Pour faire branché aujourd'hui, il faut dire que le Web 2.0 est une «conversation». On signifie par là qu'il ne s'agit plus d'un média de masse comme les journaux ou la radio-télévision où un émetteur s'adresse à une multitude de récepteurs passifs, mais de systèmes permettant une participation active simple des lecteurs.

On oublie, alors, que les médias de masse à leur origine étaient des «lettres» ou des «émetteurs-récepteurs» et qu'inversement nombreux sont les symptômes d'une reconstitution de gatekeepers au sein du dit Web 2.0 dans une évolution comparable de la communication flottante.
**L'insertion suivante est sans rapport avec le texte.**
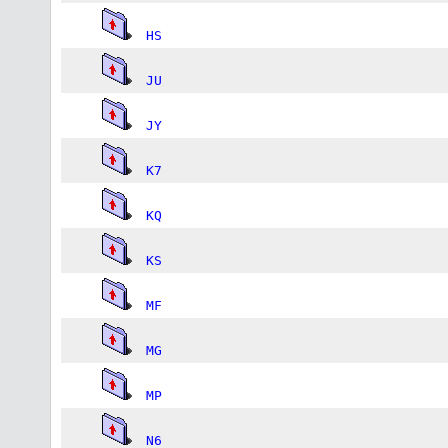
HS
JU
JY
K7
KQ
KS
MF
MG
MP
N6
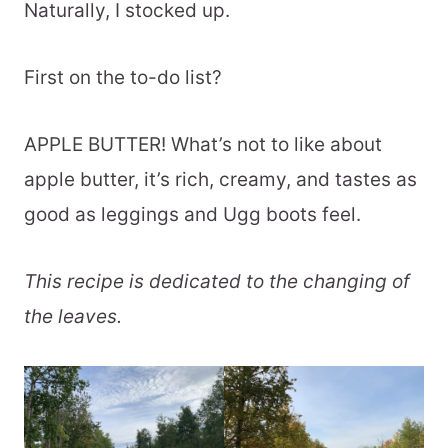
Naturally, I stocked up.
First on the to-do list?
APPLE BUTTER! What’s not to like about
apple butter, it’s rich, creamy, and tastes as
good as leggings and Ugg boots feel.
This recipe is dedicated to the changing of
the leaves.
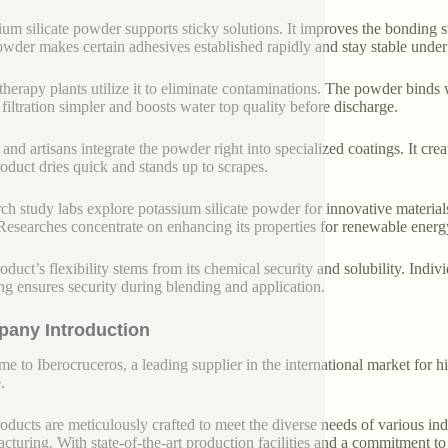
ium silicate powder supports sticky solutions. It improves the bonding
wder makes certain adhesives established rapidly and stay stable under
therapy plants utilize it to eliminate contaminations. The powder binds 
filtration simpler and boosts water top quality before discharge.
 and artisans integrate the powder right into specialized coatings. It cre
oduct dries quick and stands up to scrapes.
ch study labs explore potassium silicate powder for innovative materials
 Researches concentrate on enhancing its properties for renewable ener
oduct’s flexibility stems from its chemical security and solubility. Indi
ng ensures security during blending and application.
any Introduction
e to Iberocruceros, a leading supplier in the international market for hi
.
oducts are meticulously crafted to meet the diverse needs of various indu
cturing. With state-of-the-art production facilities and a commitment t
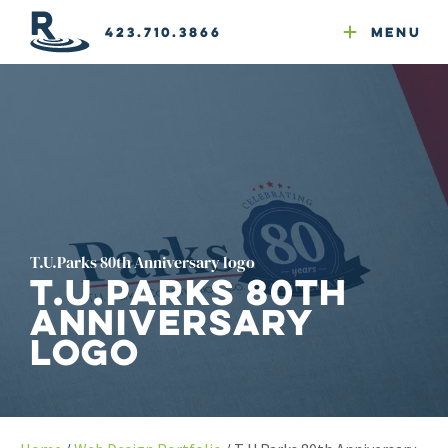
Email Newsletters
GEO
Web & Email Hosting
Google Ads
Website Compliance
423.710.3866
Menu
Reputation Mgmt
T.U.Parks 80th Anniversary logo
T.U.Parks 80th
Anniversary
logo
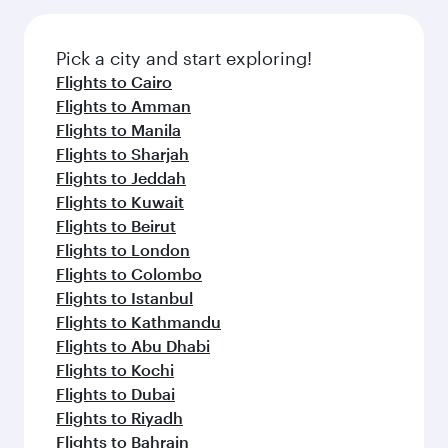
the latest movies, music and games. You can
also dine on delicious meals, prepared with
fresh ingredients and inspired by global
Pick a city and start exploring!
flavours.
Flights to Cairo
Flights to Amman
Flights to Manila
Flights to Sharjah
Flights to Jeddah
Flights to Kuwait
Flights to Beirut
Flights to London
Flights to Colombo
Flights to Istanbul
Flights to Kathmandu
Flights to Abu Dhabi
Flights to Kochi
Flights to Dubai
Flights to Riyadh
Flights to Bahrain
Mais, il me semble que l'essentiel est ailleurs, il y a bien une différence radicale avec la période précédente qui pourrait s'énoncer comme un paradoxe, appelons-le «le paradoxe de Roger», car il m'a été inspiré par le Roger 3 et les discussions sur la liste du RTP-DOC :

Le Web favorise conjointement deux mouvements opposés : le développement d'échanges spontanés (conversations) et leur fixation sur un support public, pérenne et documenté.
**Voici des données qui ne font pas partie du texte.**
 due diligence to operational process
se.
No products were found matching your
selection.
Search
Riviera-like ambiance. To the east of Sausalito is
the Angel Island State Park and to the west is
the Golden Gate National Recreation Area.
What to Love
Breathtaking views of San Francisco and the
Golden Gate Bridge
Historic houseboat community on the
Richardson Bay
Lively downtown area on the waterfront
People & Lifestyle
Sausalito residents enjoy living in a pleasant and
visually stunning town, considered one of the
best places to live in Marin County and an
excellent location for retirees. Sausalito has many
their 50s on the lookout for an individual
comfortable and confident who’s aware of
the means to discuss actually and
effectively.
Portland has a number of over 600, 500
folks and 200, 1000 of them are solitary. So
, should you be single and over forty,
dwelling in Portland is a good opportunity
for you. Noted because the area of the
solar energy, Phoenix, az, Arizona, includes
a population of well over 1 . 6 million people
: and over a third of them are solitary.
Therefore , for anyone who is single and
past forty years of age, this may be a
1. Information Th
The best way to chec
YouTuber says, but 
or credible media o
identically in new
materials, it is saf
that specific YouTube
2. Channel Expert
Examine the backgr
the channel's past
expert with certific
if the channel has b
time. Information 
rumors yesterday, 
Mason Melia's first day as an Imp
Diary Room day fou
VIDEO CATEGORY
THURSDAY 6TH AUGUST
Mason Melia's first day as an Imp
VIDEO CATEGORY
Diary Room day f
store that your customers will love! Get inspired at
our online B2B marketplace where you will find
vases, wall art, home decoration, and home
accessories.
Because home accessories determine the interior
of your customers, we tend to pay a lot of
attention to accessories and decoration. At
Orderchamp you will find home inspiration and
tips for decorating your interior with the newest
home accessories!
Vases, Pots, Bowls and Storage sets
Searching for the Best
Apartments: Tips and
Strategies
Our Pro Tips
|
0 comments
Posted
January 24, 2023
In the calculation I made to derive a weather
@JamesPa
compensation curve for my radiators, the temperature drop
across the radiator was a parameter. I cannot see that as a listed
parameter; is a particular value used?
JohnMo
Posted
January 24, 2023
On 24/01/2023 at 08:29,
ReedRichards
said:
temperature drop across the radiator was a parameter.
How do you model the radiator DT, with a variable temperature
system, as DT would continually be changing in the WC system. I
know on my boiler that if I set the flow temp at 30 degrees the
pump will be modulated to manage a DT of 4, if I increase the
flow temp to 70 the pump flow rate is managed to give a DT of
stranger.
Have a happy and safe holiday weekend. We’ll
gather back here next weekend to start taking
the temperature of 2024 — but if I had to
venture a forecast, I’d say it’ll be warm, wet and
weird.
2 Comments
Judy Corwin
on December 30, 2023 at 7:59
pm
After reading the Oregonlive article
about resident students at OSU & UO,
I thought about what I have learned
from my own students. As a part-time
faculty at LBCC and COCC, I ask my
Autrement dit, le Web transforme automatiquement ce qui relevait de l'intime et de l'éphémère en document ou proto-document. Ainsi la rupture platonicienne entre la parole et l'écrit, qui avait déjà été passablement assouplie par l'enregistrement du son et le téléphone, est une nouvelle fois déplacée.

Il me semble que ce paradoxe éclaire, avec celui de Muet-Curien (v.p.37), bien des développements actuels et des hésitations dans les analyses et stratégies.